* **YOUR INSTRUCTIONS**
Count every line of these entries that holds the word "Suscríbete", and reply with the number only.

* **RECORDS FOR THE EXERCISE**
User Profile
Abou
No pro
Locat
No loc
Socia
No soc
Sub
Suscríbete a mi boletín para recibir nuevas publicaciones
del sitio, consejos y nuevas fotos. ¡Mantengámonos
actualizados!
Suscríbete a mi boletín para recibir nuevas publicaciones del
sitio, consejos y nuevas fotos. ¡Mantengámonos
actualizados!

* **COMPLETED TASK**
2